Lo imaginé al conocer la pensión de la ciudad de Mendoza donde vivía mi hermano Luis Horacio. Era una construcción de ladrillones de adobe de más de 50 años, a metros de la Alameda, al lado del colegio de monjas. Esa casona tendría que ser declarada monumento histórico, porque mostraría que pasaron tantos terremotos y la vivienda está aún allí, piola.
Y por eso no permiten la construcción de las viviendas en adobe, ya que en apenas una semana se puede construir una. Para no despabilar a la gilada que sigue esperando el chalet con rosas. Entonces, para el año verde, a lo mejor, puede ser…

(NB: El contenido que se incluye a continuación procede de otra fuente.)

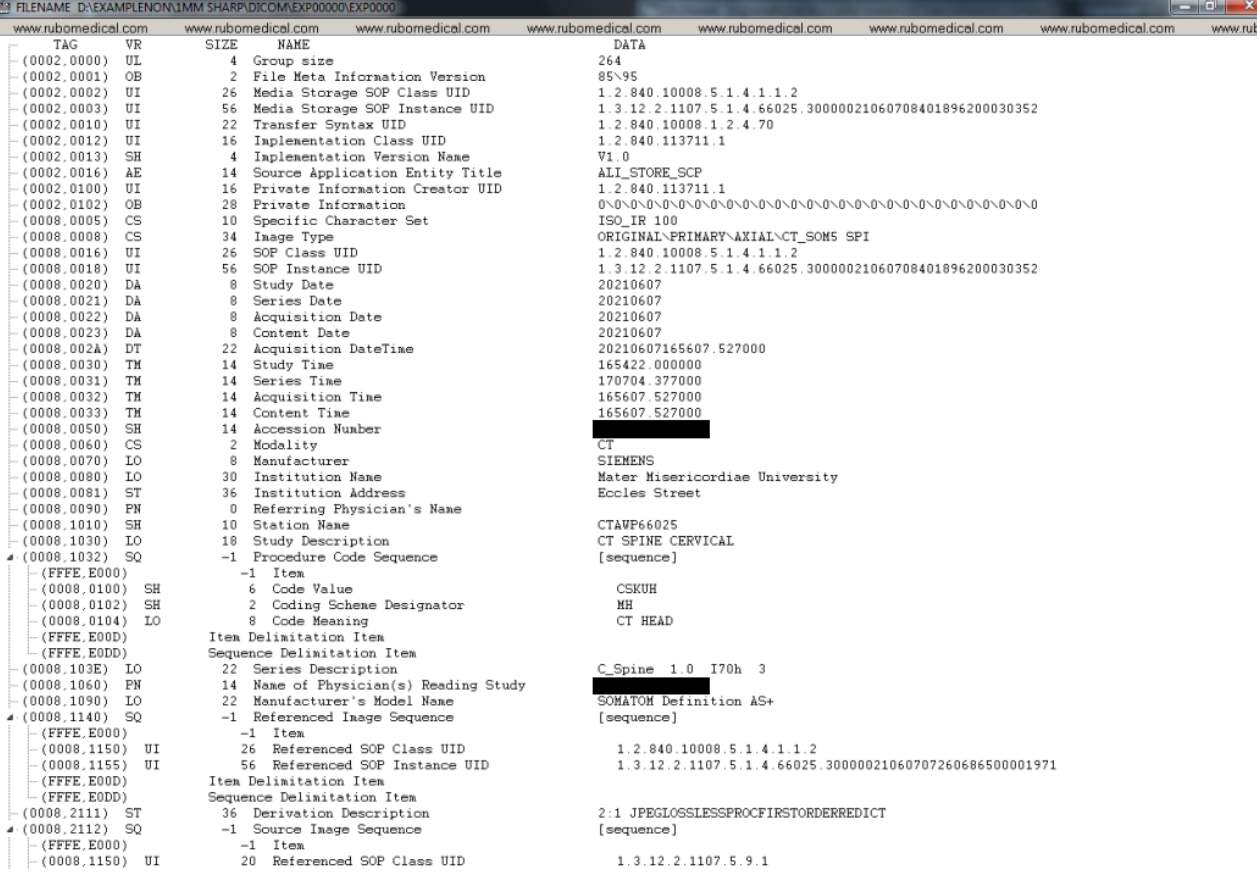
Figure A1. DICOM header data before de-identification (part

Y entonces en el barrio de los pulperos podría mi amiga Marcela construir su taller para enseñar y vender sus artesanías en el verano. Porque allí nacieron y se criaron sus hijos y a ellos les corresponde su terrenito por esas viejas leyes de la herencia que sólo algunos conocen que son intransferibles. Porque si no entran allí, les tienen que dar otro terreno similar. Que podría ser en las miles de hectáreas que tiene Lewis, el dueño del Lago Escondido, en su enclave con aeropuerto incluido, en las miles de hectáreas de la costa rionegrina cerca de Sierra Grande.
Columnista invitada
Lucía Isabel Briones Costa
“Mi pecado fue terrible: quise llenar de estrellas el corazón de los hombres” decía el poeta… Desde los lejanos años de estudiante del profesorado en Historia en la Universidad Nacional del Sur, dediqué mi vida a la educación. En los tiempos previos a la dictadura de 1976 enseñaba en una vieja aula de la Facultad de Agronomía el bachillerato de adultos, tarea compartida con los compañeros, casi todos presos políticos después en Bahía Blanca. Cuando era rector Remus Tetu se hizo una razzia contra docentes, no docentes y estudiantes, especialmente contra los alumnos de Humanidades, Sociología y Economía. Estaba terminando mi carrera, cursando las últimas materias cuando fui detenida y puesta a disposición del PEN, el Poder Ejecutivo de la Nación, durante tres años y tres meses, hasta diciembre de 1978. Estuve en las cárceles de Villa Floresta, Olmos, Devoto y los tres últimos meses en la U20, la cárcel dentro del Hospital Borda, donde un prolijo tratamiento con drogas psiquiátricas hizo borrar totalmente mi memoria. Así me dejaron en libertad, diciéndole a mi padre: “Su hija es irrecuperable, será un vegetal hasta el día de su muerte. Que Dios les de la Santa Resignación”. Gracias a haber encontrado la ayuda adecuada pude recuperar, poco a poco, la razón perdida. Y me fui a La Pampa, donde fui docente de escuelas primarias y secundarias en la pequeña localidad de 25 de Mayo y en el Terciario de Formación Docente de Catriel, Río Negro. Recién en 1997, pude terminar mi profesorado en la Universidad del Comahue, para cuando mis compañeras de promoción de la Universidad del Sur ya estaban por jubilarse. Luego comencé la maestría en Historia Latinoamericana de los siglos XIX y XX, la cual se interrumpió cuando la Universidad no podía pagar a los docentes, varios doctores en Historia. En ese tiempo de docente rural comencé a escribir narrativa, tarea que continué al jubilarme en el bello mar de Las Grutas, en Río Negro. Seguí escribiendo con la alegría de dar un legado en su educación a mis hijas: la mayor psicóloga y la menor, maestra y profesora de Historia, ambas egresadas también de la Universidad del Comahue.